Saturday, July 14, 2018

The Rule of Law

My comments about the end of the world were in response to the article about America being a "failed state".  I guess I should have made that more clear than I did.

I think the Byzantines started calling themselves Turks after the Turks over ran Constantinople.  I'm sure that the Turks killed a lot of Byzantines, and the survivors started calling themselves Turks if they knew what was good for them.  I don't know that for a fact, I just made it up, but it seemed logical to me at the time.  I do know that the Byzantines called themselves Romans previous to the Turkish conquest.  They called the European Romans "Latins", and the European Romans called the Byzantines "Greeks", but they both called themselves "Romans".  I seem to remember reading that in "The Decline and Fall of the Roman Empire", by Edward Gibbon.  Of  course that was a long time ago, and a certain amount of memory loss is normal at my age, but I am not looking it up, you'll just have to accept it on faith.

While many people do indeed call abortion "murder", it was never that way under the law, and now abortion is not even a crime anymore.  Of course that may change someday but, until it does, we're stuck with it.

I don't blame the illegal immigrants for breaking the law, I blame the lax enforcement of the immigration law which has made it easier to cross the border illegally than legally.  Some people have been saying that it was time to crack down for a long time, and now they have elected a president who seems intent on doing just that.  Of course the next president might turn around and go back to business as usual but, until that happens, youse guys are stuck with it.  I personally believe that our borders should be secured and immigration brought under control, so I ain't stuck with nothing, at least for now.

I assumed that, when Uncle Ken hypotheticallized about the government taking away our guns, he meant all of our guns, not just the ARs.  If it was just the ARs, I would bitch and complain about it, but I think I could live with it.  Of course that doesn't mean I would vote for it. If I had any ARs at the time, I would probably turn them in, provided I was paid full market value for them.  If, however, a law was passed taking away all our guns, it would signal to me that America was indeed a failed state, and that it was time to man the barricades.

Friday, July 13, 2018

barefoot in the car with Vicky in Cheeseland

I don't think I've said the world is ending.  The world has its ups and downs however.  Five hundred years of dark ages followed the fall of the Roman Empire.  Things were pretty copacetic just after WW I, but it wasn't long before we found ourselves in WW II.  The Byzantine Empire has an interesting story, sort of the Greek rump state of the Roman Empire, but I don't think Beagles knows that history if he thinks the Byzantines woke up one day and decided to call themselves Turks.  They were conquered by the Turks who sacked Constantinople and made a mosque out of the Hagia Sophia and renamed the city Istanbul. 

If Beagles doesn't know the difference between abortion and murder and armed robbery I don't know what to tell him. 

What brought up the second thought question was we were discussing immigration and Beagles agreed with Jeff Sessions who maintained that the law was the law and had to be obeyed whether you liked it or not, and Beagles fell in line with that.
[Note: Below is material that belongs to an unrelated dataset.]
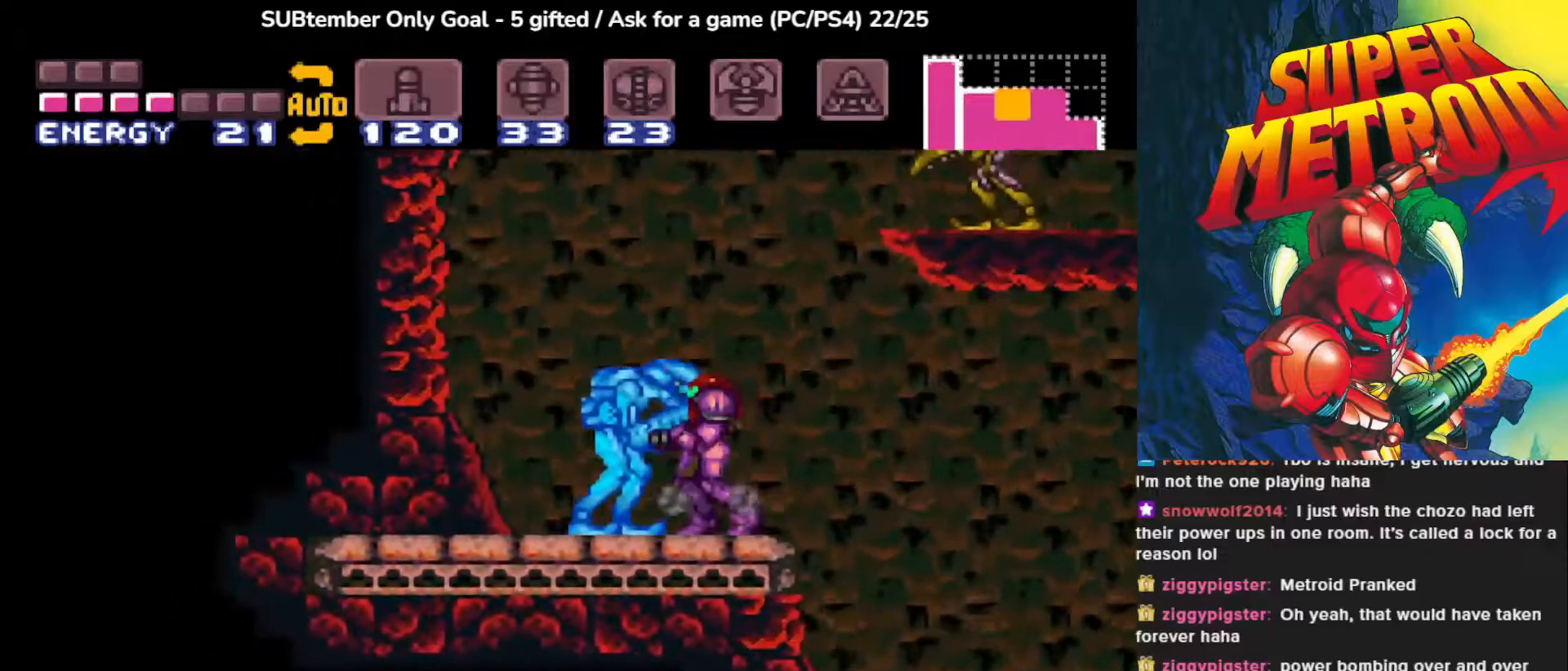
{"buttons": ["CROSS", "DPAD_RIGHT"], "events": [[50, "CROSS", "down"], [100, "DPAD_RIGHT", "down"]]}
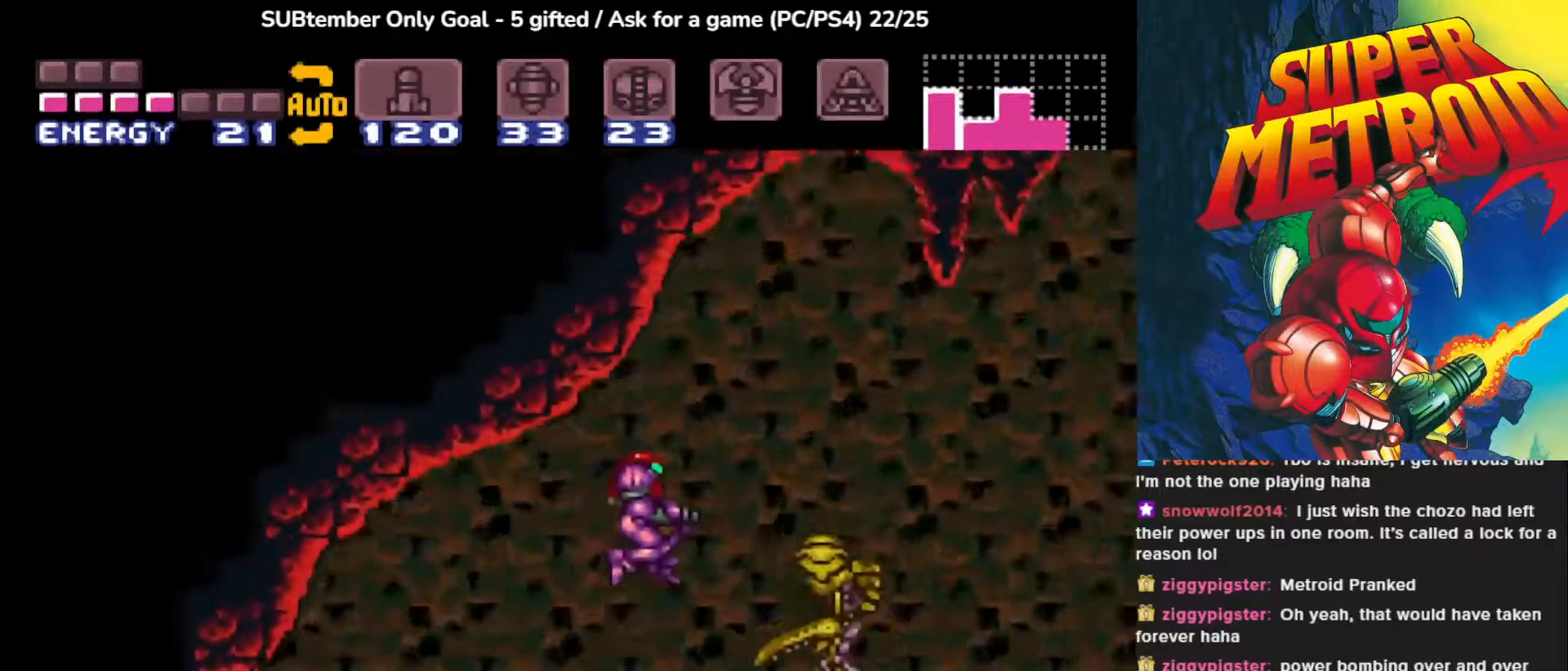
{"buttons": ["DPAD_RIGHT"], "events": [[483, "CROSS", "up"]]}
So Beagles believes laws that he likes are to be obeyed without question, but when he doesn't like the law he can do whatever he wants.


I thought maybe Vicky from Eau Claire was just trying to get Old Dog's stinky feet back into his clodhoppers, but being an avid seeker of the truth I went to the google, and there is a lot of stuff on the subject.  Too much to do proper research, but the trend seemed to be that it was the state of Indiana and the problem was with the the minor having her socks off.

Some elections have a rule that if no candidate gets a majority, the two top vote getters go on to face each other mano y mano.  The presidential elections are not like that, and it's a good thing because nobody gets a majority in a close election and it would be silly to have a second election where nobody could vote for Ralph Nader or the Tarians!  

I had trepidations about Old Dog's link when I saw that it was from Truthdig, (why no, exclamation mark??), not that I am familiar with that forum, but just the name, you know.  And sure enough it was long and rambling, at one point I saw a reference to Jean Genet's The Balcony, not a sign that the author is in any hurry to make a point.  I think it was about rotten boroughs, and I couldn't agree more that boroughs are rotten.  I don't need no Genet quoting Truthdigger! (there doesn't that look nice?) to tell me that.

Hilary won't be done until a stake is put through her heart and she is buried a hundred feet deep with one of those Chernobyl shields put over that, and then there will still be whispering.